Update the listing between the line holding "order: Passeriformes" and the line holding "common name: Broadleaf cattail", inclusive, replacing "scientific name" with "binomial name" and leaving everything else unchanged. Return only those lines.

Records for this exercise –
────────────────

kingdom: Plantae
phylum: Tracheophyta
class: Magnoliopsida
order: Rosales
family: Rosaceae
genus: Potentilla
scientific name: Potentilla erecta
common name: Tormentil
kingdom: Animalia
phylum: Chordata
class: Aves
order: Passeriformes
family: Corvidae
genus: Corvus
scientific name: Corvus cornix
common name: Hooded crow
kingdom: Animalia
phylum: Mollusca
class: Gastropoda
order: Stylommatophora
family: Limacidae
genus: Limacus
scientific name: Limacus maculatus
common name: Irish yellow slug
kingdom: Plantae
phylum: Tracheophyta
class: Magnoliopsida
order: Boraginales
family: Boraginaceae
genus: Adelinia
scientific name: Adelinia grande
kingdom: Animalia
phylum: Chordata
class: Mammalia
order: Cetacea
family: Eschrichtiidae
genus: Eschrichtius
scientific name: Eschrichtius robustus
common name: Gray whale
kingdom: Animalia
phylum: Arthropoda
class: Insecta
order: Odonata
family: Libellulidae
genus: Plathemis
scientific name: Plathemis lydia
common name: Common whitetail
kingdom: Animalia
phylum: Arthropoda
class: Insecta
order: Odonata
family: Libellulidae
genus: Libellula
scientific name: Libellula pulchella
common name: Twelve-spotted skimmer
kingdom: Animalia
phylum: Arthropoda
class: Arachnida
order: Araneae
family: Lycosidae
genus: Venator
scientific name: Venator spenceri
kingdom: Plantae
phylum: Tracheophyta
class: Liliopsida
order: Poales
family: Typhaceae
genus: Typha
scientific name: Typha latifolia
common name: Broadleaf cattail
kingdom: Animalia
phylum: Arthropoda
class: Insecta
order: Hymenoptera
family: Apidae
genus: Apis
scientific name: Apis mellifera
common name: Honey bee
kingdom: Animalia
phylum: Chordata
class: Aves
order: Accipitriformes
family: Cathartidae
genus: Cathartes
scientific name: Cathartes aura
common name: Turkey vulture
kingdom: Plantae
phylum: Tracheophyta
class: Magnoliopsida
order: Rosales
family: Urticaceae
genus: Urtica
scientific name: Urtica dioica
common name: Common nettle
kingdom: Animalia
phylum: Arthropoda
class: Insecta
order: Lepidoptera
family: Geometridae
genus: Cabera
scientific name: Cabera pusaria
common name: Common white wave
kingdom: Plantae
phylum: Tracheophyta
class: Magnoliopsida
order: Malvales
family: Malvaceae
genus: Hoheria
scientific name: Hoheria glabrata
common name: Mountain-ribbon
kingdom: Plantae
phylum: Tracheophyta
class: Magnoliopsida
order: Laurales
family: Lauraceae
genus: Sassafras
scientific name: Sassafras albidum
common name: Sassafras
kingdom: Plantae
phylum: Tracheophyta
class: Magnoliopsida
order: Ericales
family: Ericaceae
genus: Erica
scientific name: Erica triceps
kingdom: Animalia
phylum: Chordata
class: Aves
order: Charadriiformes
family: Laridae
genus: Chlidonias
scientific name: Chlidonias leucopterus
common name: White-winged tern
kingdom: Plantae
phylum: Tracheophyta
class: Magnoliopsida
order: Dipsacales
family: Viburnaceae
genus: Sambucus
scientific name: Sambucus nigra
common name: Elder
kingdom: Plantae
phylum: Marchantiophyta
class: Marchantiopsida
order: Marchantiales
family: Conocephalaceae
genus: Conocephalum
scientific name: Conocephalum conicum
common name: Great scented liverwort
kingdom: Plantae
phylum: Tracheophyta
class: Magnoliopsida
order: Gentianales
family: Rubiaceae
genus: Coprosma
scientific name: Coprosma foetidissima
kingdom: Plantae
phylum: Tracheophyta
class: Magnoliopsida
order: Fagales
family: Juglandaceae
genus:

────────────────

Finished task –
order: Passeriformes
family: Corvidae
genus: Corvus
binomial name: Corvus cornix
common name: Hooded crow
kingdom: Animalia
phylum: Mollusca
class: Gastropoda
order: Stylommatophora
family: Limacidae
genus: Limacus
binomial name: Limacus maculatus
common name: Irish yellow slug
kingdom: Plantae
phylum: Tracheophyta
class: Magnoliopsida
order: Boraginales
family: Boraginaceae
genus: Adelinia
binomial name: Adelinia grande
kingdom: Animalia
phylum: Chordata
class: Mammalia
order: Cetacea
family: Eschrichtiidae
genus: Eschrichtius
binomial name: Eschrichtius robustus
common name: Gray whale
kingdom: Animalia
phylum: Arthropoda
class: Insecta
order: Odonata
family: Libellulidae
genus: Plathemis
binomial name: Plathemis lydia
common name: Common whitetail
kingdom: Animalia
phylum: Arthropoda
class: Insecta
order: Odonata
family: Libellulidae
genus: Libellula
binomial name: Libellula pulchella
common name: Twelve-spotted skimmer
kingdom: Animalia
phylum: Arthropoda
class: Arachnida
order: Araneae
family: Lycosidae
genus: Venator
binomial name: Venator spenceri
kingdom: Plantae
phylum: Tracheophyta
class: Liliopsida
order: Poales
family: Typhaceae
genus: Typha
binomial name: Typha latifolia
common name: Broadleaf cattail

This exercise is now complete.